I have always known my father-in-law was exceptional! For twenty-two years I have witnessed his ideas take shape with a genius only time, trials, and wisdom can perfect. Life’s experience is that clay that we shape, chisel, and mold continually. In this deeply personal and honest writing you can see that Jack’s mold was complex but it has created something of the utmost beauty for us all. Enjoy this writing and take away what you need to continue to shape your mold. I know I certainly will.
I hope the exposé to follow will be helpful to those out there who have struggled with unreasonable fear that diminishes joy and quality of life. I hope you will find comfort and strength from some of my struggles so that you might better deal with your demons.
What you think about me is none of my business…
My first encounter with sheer terror took place when I was about 8 years-old. The year 1943 my family was in the town of Garden City, New York, during World War II. As gas was rationed, long trips (meaning 25 miles or more) were out of the question. My dad came home one day after work and announced that he and a friend from his work place– Sperry Gyroscope Co.– had learned of an old abandoned gravel quarry that had closed because of a high water table. A good sized pond had formed that was at least 20 feet deep and perhaps a quarter mile wide. Our soon-to-be swimming hole for the duration of the war was but about 5 or 6 miles from our home. I was a pretty good swimmer and always looked forward to our summer outings there.
One particular summer evening I swam out toward the middle of the lake and was in the process of turning back toward the shore when this overwhelming feeling that something was grabbing my ankles and was going to pull me under the water overcame me. I began to scream uncontrollably. My father immediately dove into the water and came to my rescue. As he approached me the fright that had engulfed me subsided as quickly as it came on, leaving me embarrassed and ashamed.
The next time I was overtaken with unreasonable fear was that same summer. My sister and I decided that it would be fun to gather some rocks and throw them from the roof into a puddle that was left over from a thunder storm the night before. My sister was sitting on the roof above me. As I stood up to throw a rock my sister had just released her rock which struck me in the back of the head. In an instant blood was gushing from the wound. I asked, “Am I going to die?” Her reply of, “I don’t think so,” was of little comfort. It wasn’t until my mother washed off all the blood, assured me that I was not going to die that a feeling of relief came over me. In the end, I was left with another questioning thought: Am I a coward?
It was several months until a new paranoia took center stage; this one only happened when it was time to go to bed and I was alone. I realized there must be something under my bed that was going to grab my legs. So for the next several years I would run from maybe a three feet distance to jump into bed. This had to be kept a secret because my father was so brave that I knew he would be disappointed.

Records shown |
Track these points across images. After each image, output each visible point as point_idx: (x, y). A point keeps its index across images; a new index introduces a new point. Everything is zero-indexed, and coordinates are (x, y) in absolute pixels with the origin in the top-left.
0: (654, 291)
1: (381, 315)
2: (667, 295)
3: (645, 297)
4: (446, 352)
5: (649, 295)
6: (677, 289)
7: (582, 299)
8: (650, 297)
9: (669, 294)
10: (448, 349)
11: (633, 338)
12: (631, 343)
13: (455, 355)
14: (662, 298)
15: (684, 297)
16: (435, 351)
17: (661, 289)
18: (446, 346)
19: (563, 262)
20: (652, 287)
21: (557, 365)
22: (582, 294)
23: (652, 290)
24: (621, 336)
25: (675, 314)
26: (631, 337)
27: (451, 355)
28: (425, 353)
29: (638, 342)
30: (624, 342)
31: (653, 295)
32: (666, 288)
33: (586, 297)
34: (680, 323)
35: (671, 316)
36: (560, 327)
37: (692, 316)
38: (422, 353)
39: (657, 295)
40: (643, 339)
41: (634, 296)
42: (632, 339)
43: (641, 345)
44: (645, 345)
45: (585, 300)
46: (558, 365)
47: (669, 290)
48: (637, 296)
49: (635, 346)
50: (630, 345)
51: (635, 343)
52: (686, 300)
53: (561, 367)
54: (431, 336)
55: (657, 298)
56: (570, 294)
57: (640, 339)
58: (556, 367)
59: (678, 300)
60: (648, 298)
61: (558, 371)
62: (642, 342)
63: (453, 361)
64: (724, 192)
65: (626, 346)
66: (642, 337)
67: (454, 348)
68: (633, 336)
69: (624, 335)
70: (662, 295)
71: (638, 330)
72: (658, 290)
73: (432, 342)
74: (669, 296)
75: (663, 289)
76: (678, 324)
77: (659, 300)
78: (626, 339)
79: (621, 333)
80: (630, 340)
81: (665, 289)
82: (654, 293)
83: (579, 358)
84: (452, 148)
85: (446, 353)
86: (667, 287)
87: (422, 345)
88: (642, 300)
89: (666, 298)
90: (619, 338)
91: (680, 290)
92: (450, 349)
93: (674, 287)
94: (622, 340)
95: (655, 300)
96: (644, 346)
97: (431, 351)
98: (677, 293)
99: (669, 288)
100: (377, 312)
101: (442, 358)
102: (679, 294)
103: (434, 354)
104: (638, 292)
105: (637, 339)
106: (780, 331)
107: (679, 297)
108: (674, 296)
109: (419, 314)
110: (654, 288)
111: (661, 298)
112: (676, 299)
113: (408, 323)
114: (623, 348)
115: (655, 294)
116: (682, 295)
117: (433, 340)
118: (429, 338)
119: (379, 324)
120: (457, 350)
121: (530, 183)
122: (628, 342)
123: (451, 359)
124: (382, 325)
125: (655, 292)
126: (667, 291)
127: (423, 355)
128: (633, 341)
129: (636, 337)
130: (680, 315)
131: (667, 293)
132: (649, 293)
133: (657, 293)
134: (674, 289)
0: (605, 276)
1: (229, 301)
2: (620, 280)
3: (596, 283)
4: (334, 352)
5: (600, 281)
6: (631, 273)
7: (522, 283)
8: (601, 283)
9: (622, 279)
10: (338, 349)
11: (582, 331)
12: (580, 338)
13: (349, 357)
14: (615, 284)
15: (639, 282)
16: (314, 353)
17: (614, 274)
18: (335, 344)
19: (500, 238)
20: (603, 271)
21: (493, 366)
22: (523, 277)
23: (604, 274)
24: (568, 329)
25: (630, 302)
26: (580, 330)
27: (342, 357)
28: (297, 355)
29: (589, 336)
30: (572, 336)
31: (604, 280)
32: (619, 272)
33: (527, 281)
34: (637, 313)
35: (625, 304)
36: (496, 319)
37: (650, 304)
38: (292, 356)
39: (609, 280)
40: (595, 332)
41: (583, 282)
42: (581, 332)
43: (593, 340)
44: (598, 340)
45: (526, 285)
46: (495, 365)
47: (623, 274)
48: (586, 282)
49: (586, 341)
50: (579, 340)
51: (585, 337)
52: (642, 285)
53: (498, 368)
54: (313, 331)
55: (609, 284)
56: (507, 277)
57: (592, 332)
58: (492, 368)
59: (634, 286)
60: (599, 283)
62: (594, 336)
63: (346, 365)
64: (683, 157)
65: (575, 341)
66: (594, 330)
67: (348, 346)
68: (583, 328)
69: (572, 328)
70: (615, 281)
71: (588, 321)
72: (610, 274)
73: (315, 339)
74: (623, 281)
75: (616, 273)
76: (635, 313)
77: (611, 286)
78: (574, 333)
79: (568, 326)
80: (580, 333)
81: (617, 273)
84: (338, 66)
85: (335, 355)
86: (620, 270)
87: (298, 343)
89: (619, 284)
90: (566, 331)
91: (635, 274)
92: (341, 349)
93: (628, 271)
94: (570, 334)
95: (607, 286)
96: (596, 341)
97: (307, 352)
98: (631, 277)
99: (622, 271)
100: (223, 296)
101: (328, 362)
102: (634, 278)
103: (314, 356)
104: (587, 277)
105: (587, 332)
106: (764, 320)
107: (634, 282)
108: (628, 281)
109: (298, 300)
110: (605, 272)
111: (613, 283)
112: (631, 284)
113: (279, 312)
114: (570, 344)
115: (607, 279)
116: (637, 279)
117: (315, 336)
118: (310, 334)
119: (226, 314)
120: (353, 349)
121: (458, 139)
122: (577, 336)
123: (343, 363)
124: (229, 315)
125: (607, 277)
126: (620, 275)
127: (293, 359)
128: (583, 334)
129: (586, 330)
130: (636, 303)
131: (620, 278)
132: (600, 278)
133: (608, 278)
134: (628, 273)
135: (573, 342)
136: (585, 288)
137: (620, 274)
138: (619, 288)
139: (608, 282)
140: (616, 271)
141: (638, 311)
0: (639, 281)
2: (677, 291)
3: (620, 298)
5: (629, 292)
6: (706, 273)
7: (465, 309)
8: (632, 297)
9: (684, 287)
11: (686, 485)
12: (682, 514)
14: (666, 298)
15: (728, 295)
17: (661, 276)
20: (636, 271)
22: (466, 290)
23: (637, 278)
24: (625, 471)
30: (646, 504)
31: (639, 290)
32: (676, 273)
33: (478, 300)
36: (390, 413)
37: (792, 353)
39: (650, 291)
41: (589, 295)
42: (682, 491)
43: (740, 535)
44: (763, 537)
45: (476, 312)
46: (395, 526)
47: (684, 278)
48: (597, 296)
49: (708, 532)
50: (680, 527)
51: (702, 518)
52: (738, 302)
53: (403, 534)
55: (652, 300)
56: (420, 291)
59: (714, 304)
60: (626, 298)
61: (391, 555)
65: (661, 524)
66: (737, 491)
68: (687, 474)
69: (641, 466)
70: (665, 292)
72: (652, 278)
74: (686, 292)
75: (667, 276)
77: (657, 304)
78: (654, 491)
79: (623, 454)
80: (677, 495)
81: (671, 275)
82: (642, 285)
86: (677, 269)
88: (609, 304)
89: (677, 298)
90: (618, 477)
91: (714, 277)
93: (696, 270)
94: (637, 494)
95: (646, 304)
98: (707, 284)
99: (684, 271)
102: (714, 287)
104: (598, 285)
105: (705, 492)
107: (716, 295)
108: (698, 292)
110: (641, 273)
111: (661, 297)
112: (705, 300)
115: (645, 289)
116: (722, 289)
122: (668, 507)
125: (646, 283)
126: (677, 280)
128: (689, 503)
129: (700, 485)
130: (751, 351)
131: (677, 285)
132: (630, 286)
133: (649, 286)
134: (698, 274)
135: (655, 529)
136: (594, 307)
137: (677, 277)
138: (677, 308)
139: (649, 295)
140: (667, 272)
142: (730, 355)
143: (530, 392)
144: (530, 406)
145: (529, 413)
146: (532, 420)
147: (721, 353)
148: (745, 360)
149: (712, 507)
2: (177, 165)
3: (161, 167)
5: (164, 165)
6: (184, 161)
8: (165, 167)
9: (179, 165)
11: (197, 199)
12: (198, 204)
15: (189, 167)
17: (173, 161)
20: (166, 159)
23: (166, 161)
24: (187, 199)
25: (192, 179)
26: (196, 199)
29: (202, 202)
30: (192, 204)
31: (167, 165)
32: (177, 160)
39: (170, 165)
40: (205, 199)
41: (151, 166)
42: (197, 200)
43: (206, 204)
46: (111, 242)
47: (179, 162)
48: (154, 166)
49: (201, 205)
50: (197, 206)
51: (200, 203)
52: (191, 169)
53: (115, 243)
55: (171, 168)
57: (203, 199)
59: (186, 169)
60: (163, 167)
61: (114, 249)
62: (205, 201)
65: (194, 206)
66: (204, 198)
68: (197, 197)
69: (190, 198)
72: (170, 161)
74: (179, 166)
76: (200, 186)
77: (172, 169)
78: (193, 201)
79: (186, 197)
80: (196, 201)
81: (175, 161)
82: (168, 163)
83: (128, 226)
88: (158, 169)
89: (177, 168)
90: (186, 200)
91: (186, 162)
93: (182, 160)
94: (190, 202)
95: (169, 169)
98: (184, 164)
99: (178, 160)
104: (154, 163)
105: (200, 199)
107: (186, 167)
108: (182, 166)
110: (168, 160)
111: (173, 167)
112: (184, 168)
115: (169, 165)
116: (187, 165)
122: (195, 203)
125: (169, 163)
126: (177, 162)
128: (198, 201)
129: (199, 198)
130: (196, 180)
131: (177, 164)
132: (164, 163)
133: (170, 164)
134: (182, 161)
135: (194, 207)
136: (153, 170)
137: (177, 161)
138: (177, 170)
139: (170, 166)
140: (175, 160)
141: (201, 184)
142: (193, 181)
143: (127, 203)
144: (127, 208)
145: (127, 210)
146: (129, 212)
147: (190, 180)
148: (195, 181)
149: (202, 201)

What to do | Reproduce everything in the memoir excerpt from "One particular summer" down to "embarrassed and ashamed.". The records were drawn from a separate source.

Task solution |
One particular summer evening I swam out toward the middle of the lake and was in the process of turning back toward the shore when this overwhelming feeling that something was grabbing my ankles and was going to pull me under the water overcame me. I began to scream uncontrollably. My father immediately dove into the water and came to my rescue. As he approached me the fright that had engulfed me subsided as quickly as it came on, leaving me embarrassed and ashamed.